Selon une méthode récemment mise au point, il suffirait, après avoir séparé les cellules à tester les unes des autres, de les placer en suspension dans un gel de certains sucres. Dans de telles conditions, les cellules malignement transformées prolifèrent en tous sens, alors que les cellules non malignes, qui ont besoin d'un support de verre ou de plastique pour se multiplier, survivent sans se diviser. Mais ce genre d'expérience n'a pas été tenté.

D'une façon plus classique, on admet que, pour démontrer que des cellules ont subi une authentique transformation maligne, il faut parvenir à les greffer sur un animal dont on a artificiellement aboli les réactions de défense ou, mieux encore, sur un animal ne présentant pas d'incompatibilité tissulaire avec le greffon.

Il n'est pas question, pour des raisons évidentes, de tester le pouvoir cancérogène des cellules transformées in vitro en les inoculant à des nouveau-nés humains.
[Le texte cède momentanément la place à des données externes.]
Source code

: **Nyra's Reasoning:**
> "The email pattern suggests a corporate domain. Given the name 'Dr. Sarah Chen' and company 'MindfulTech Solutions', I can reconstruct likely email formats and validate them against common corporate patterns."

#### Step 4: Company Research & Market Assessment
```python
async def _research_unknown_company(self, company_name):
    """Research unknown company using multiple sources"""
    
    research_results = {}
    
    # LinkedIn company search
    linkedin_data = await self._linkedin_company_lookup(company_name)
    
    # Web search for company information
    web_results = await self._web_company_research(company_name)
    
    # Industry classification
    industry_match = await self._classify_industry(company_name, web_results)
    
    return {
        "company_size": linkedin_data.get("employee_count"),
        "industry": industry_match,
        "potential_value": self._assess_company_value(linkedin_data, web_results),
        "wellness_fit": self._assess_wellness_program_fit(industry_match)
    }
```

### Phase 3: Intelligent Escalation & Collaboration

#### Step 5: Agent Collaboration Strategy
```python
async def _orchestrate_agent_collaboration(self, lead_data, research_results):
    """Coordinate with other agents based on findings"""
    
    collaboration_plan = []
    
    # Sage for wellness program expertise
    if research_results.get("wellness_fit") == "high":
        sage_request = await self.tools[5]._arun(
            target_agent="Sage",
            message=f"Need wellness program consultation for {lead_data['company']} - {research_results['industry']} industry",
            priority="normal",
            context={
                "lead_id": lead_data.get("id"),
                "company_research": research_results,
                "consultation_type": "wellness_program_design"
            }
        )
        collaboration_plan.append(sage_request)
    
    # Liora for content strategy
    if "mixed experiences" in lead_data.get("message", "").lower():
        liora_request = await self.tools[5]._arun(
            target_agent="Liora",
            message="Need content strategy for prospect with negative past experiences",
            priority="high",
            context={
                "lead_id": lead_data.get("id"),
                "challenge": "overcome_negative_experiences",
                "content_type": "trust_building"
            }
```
D'ailleurs, il faudrait pouvoir opérer sur des nouveau-nés de race pure, c'est-à-dire ayant reçu strictement le même patrimoine génétique grâce à quelque trente croisements entre sujets consanguins, comme cela se pratique avec les animaux de laboratoire.

Il faudrait donc transmettre le virus qui a transformé les cellules humaines à des cellules animales en culture, lesquelles, une fois transformées, seraient inoculées à un animal de la même espèce se comportant comme un vrai jumeau, c'est-à-dire ne rejetant pas les greffes. En cas de cancérisation chez cet animal, on tiendrait alors une preuve. Le singe marmouset la fournira peut-être bientôt. Tel est l'état de la question.

Les virus masqués

Si, toutefois, on écarte provisoirement les incertitudes qui demeurent, la découverte des trois savants américains ajoute une pièce supplémentaire au dossier de la théorie virale du cancer, laquelle connaît actuellement un regain de vigueur.

Certains petits virus dits du groupe Papova, tel le SV 40 du singe, sont cancérogènes, mais généralement pour une espèce qui n'est pas celle dont ils sont les hôtes naturels. Ainsi, le virus SV 40 peut provoquer des tumeurs chez le hamster.

Au laboratoire, ces virus ont une double action selon le système cellulaire auquel on s'adresse. Ils peuvent soit se multiplier et détruire les cellules qu'ils infectent, soit transformer les cellules sans s'y multiplier. Il y a tout lieu de croire que, lorsque la cellule n'est pas détruite, l'acide nucléique de ces virus (de l'acide désoxyribonucléique ou ADN) persiste, porté par certains chromosomes du noyau. On constate que si la cellule perd précisément ces chromosomes, sa lignée redevient normale. En somme, le virus doit rester présent pour que la cancérisation se poursuive. On peut penser que, dans le cas où ces virus transforment la cellule sans se multiplier, l'information portée par leur matériel génétique n'est pas lue jusqu'au bout. Certains agents (rayons X et ultraviolets, substances chimiques) permettent d'activer ces virus, c'est-à-dire de provoquer leur multiplication. En les récupérant, on a la preuve qu'ils étaient toujours présents dans la cellule, mais sous une forme masquée.

Il est intéressant de noter que les adénovirus, qui sont à l'origine d'infections du système respiratoire chez l'homme, se comportent de la même manière. Ils se multiplient activement dans les cellules humaines en culture et les détruisent, mais ils ne provoquent qu'une infection abortive chez le hamster, avec parfois comme conséquence une cancérisation. Mais dans ce domaine les études sont moins avancées.

Plus intéressants encore sont les virus du groupe de l'herpès, que l'on trouve presque obligatoirement associés à certains cancers spontanés.

Le lympho-sarcome de Burkitt est un cancer qui frappe pour ainsi dire exclusivement le jeune Africain dans une région géographique bien déterminée, où la température n'est jamais inférieure à 15 °C et où il tombe plus de 55 cm de pluies par an. On est donc conduit à incriminer un insecte vecteur qui inoculerait un certain virus de ce type dit EB (de Epstein et Barr).